Are safe spaces ever truly “safe”? The shooting that wreaked havoc, injury, and death at Pulse, an LGBTQ nightclub in Orlando, is an example of how intolerance targets these treasured sites of community gathering and celebration. The club sought to honor these values on Saturday night with a Latin-themed event, and the club was packed with people, majority of whom identify as queer, transgender, gay, or lesbian, and as Latino/a. Yet, one person wielding an assault rifle and a handgun and was all it took to sabotage this collective night of hurrah and leave 50 people dead and more than 53 injured.
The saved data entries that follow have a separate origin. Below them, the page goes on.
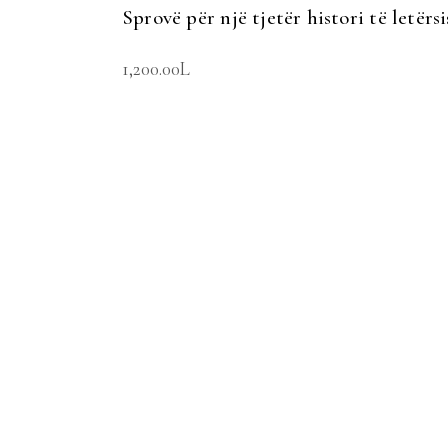
Sprovë për një tjetër histori të letërs
1,200.00
L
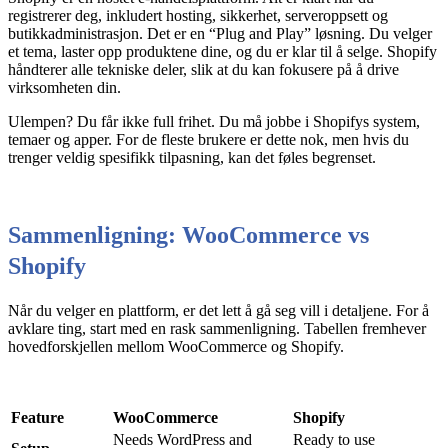
registrerer deg, inkludert hosting, sikkerhet, serveroppsett og
butikkadministrasjon. Det er en “Plug and Play” løsning. Du velger
et tema, laster opp produktene dine, og du er klar til å selge. Shopify
håndterer alle tekniske deler, slik at du kan fokusere på å drive
virksomheten din.
Ulempen? Du får ikke full frihet. Du må jobbe i Shopifys system,
temaer og apper. For de fleste brukere er dette nok, men hvis du
trenger veldig spesifikk tilpasning, kan det føles begrenset.
Sammenligning: WooCommerce vs
Shopify
Når du velger en plattform, er det lett å gå seg vill i detaljene. For å
avklare ting, start med en rask sammenligning. Tabellen fremhever
hovedforskjellen mellom WooCommerce og Shopify.
Feature
WooCommerce
Shopify
Needs WordPress and
Ready to use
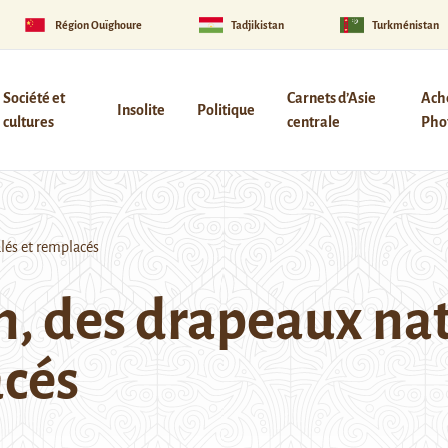
Région Ouïghoure
Tadjikistan
Turkménistan
Société et
Carnets d’Asie
Ach
Insolite
Politique
cultures
centrale
Phot
lés et remplacés
n, des drapeaux na
acés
What compounds the intense grief following this massacre is that these levels of violence and hate are not unique within the LGBTQ community. In fact, violence in nightclubs and bars have plagued LGBTQ people in America ever since the 1950s and 60s. During these turbulent eras, police officers would raid these spaces and beat LGBTQ patrons with clubs, as well as with their bare hands. Officers would also forcibly strip whomever they suspected of crossdressing, which was illegal at the time. These raids became so frequent that on June 28, 1969, when police barged into a New York City gay bar called The Stonewall Inn, riots and backlash led to the iconic Stonewall Uprising and birth of the mainstream Gay Rights Movement.
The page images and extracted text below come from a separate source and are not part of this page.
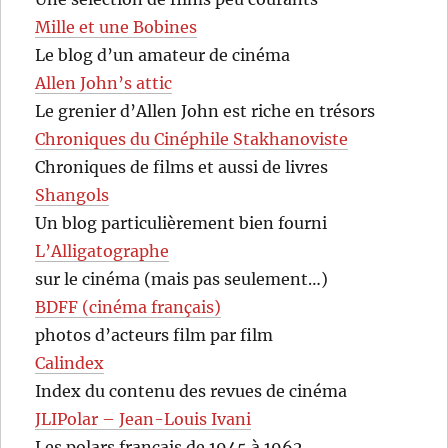
Mille et une Bobines
Le blog d’un amateur de cinéma
Allen John’s attic
Le grenier d’Allen John est riche en trésors
Chroniques du Cinéphile Stakhanoviste
Chroniques de films et aussi de livres
Shangols
Un blog particulièrement bien fourni
L’Alligatographe
sur le cinéma (mais pas seulement…)
BDFF (cinéma français)
photos d’acteurs film par film
Calindex
Index du contenu des revues de cinéma
JLIPolar – Jean-Louis Ivani
Les polars français de 1945 à 1962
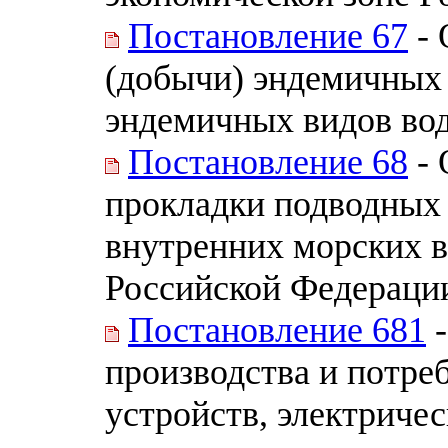
Постановление 67
- 
(добычи) эндемичных
эндемичных видов вод
Постановление 68
- 
прокладки подводных 
внутренних морских в
Российской Федераци
Постановление 681
-
производства и потре
устройств, электриче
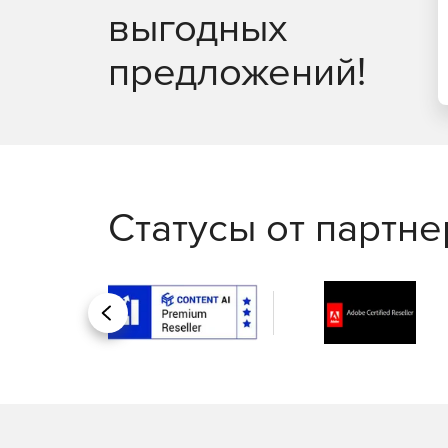
выгодных
предложений!
Статусы от партн
Назад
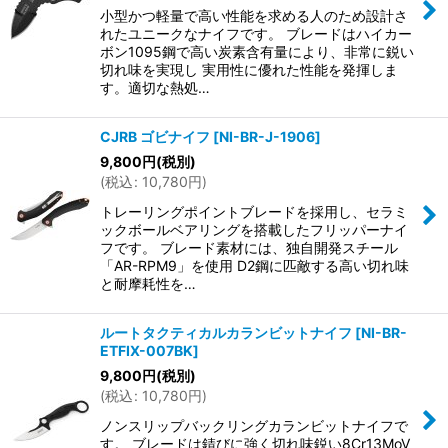
小型かつ軽量で高い性能を求める人のため設計さ
れたユニークなナイフです。 ブレードはハイカー
ボン1095鋼で高い炭素含有量により、非常に鋭い
切れ味を実現し 実用性に優れた性能を発揮しま
す。適切な熱処…
CJRB ゴビナイフ
[
NI-BR-J-1906
]
9,800
円
(税別)
(
税込
:
10,780
円
)
トレーリングポイントブレードを採用し、セラミ
ックボールベアリングを搭載したフリッパーナイ
フです。 ブレード素材には、独自開発スチール
「AR-RPM9」を使用 D2鋼に匹敵する高い切れ味
と耐摩耗性を…
ルートタクティカルカランビットナイフ
[
NI-BR-
ETFIX-007BK
]
9,800
円
(税別)
(
税込
:
10,780
円
)
ノンスリップバックリングカランビットナイフで
す。 ブレードは錆びに強く切れ味鋭い8Cr13MoV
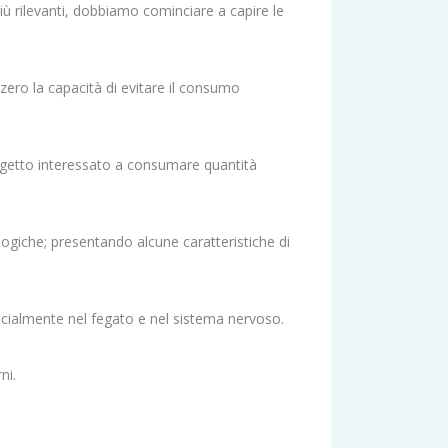
ù rilevanti, dobbiamo cominciare a capire le
zero la capacità di evitare il consumo
oggetto interessato a consumare quantità
logiche; presentando alcune caratteristiche di
ecialmente nel fegato e nel sistema nervoso.
ni.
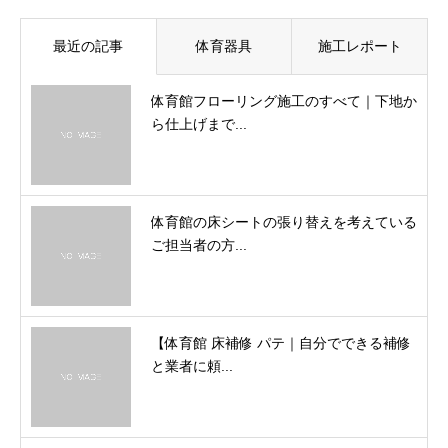
最近の記事
体育器具
施工レポート
体育館フローリング施工のすべて｜下地か
ら仕上げまで...
体育館の床シートの張り替えを考えている
ご担当者の方...
【体育館 床補修 パテ｜自分でできる補修
と業者に頼...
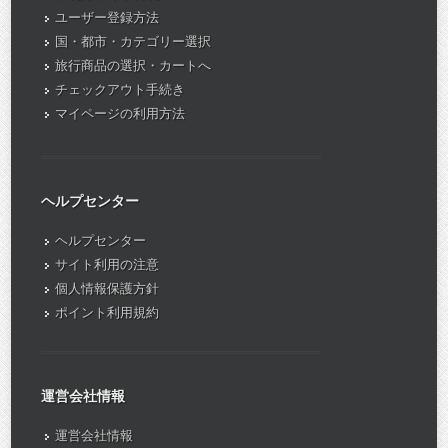
ユーザー登録方法
国・都市・カテゴリー選択
旅行商品の選択・カートへ
チェックアウト手続き
マイページの利用方法
ヘルプセンター
ヘルプセンター
サイト利用の注意
個人情報保護方針
ポイント利用規約
運営会社情報
運営会社情報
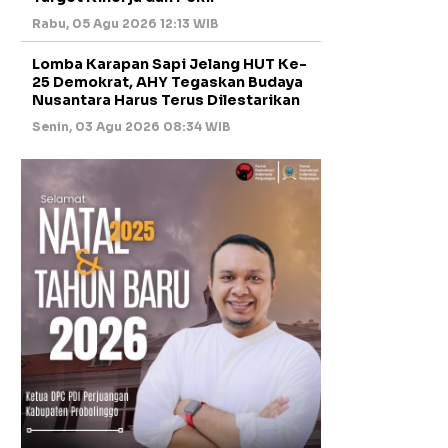
Rabu, 05 Agu 2026 12:13 WIB
Lomba Karapan Sapi Jelang HUT Ke-
25 Demokrat, AHY Tegaskan Budaya
Nusantara Harus Terus Dilestarikan
Senin, 03 Agu 2026 08:34 WIB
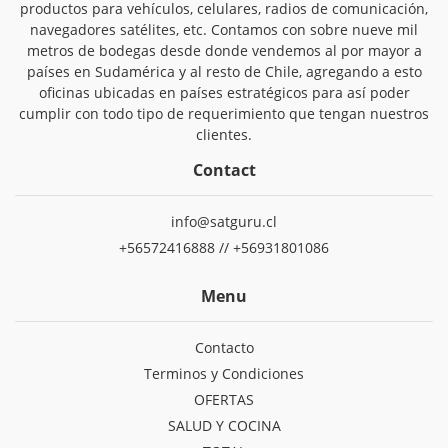
productos para vehículos, celulares, radios de comunicación,
navegadores satélites, etc. Contamos con sobre nueve mil
metros de bodegas desde donde vendemos al por mayor a
países en Sudamérica y al resto de Chile, agregando a esto
oficinas ubicadas en países estratégicos para así poder
cumplir con todo tipo de requerimiento que tengan nuestros
clientes.
Contact
info@satguru.cl
+56572416888 // +56931801086
Menu
Contacto
Terminos y Condiciones
OFERTAS
SALUD Y COCINA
Stonewall not only galvanized a movement, but also a period of commemoration and celebration of LGBTQ people and their histories, otherwise known as Pride Month, which falls during the month of June. Last year, Pride proved to be an increasingly joyful event, with the United States Supreme Court ruling same-sex marriage to be legal across the nation.
But what occurred in Orlando is a painful reminder that despite this historic ruling, the safety of LGBTQ people, particularly transgender women, continues to balance upon a tightrope of harassment, institutionalized discrimination, and hate crime.
The shooting in Orlando was a hate crime. In an effort to unearth a possible motive, the gunman’s father recalled his son’s angry reaction to the sight of two men sharing a kiss in Miami. A packed gay club on a night of Pride Month then served as his target. These factors combine with the pattern that demonstrates how hate crimes tend to unfold in community gathering places. Just today in Los Angeles, authorities identified a man who stored weapons that he intended to use on the city’s pride parade. Outside the US, such as in Russia and the city of Tel Aviv, gay clubs serve as prey for homophobic outbreaks. Outside the context of LGBT spaces, shootings motivated by intolerance have occurred at Muslim and Sikh places of worship, and a historically black church was the site of a shooting just last year.
This long and fateful string of events shine a harsh light on the fact that in the places where communities feel most safe to converse and meet are the exact locales upon which dangerous and intolerant people fixate their attention.
In Orlando, the investigation continues underway. President Obama professed his condolences from The White House, which marked the sixteenth time the President has had to address a mass shooting incident in the United States.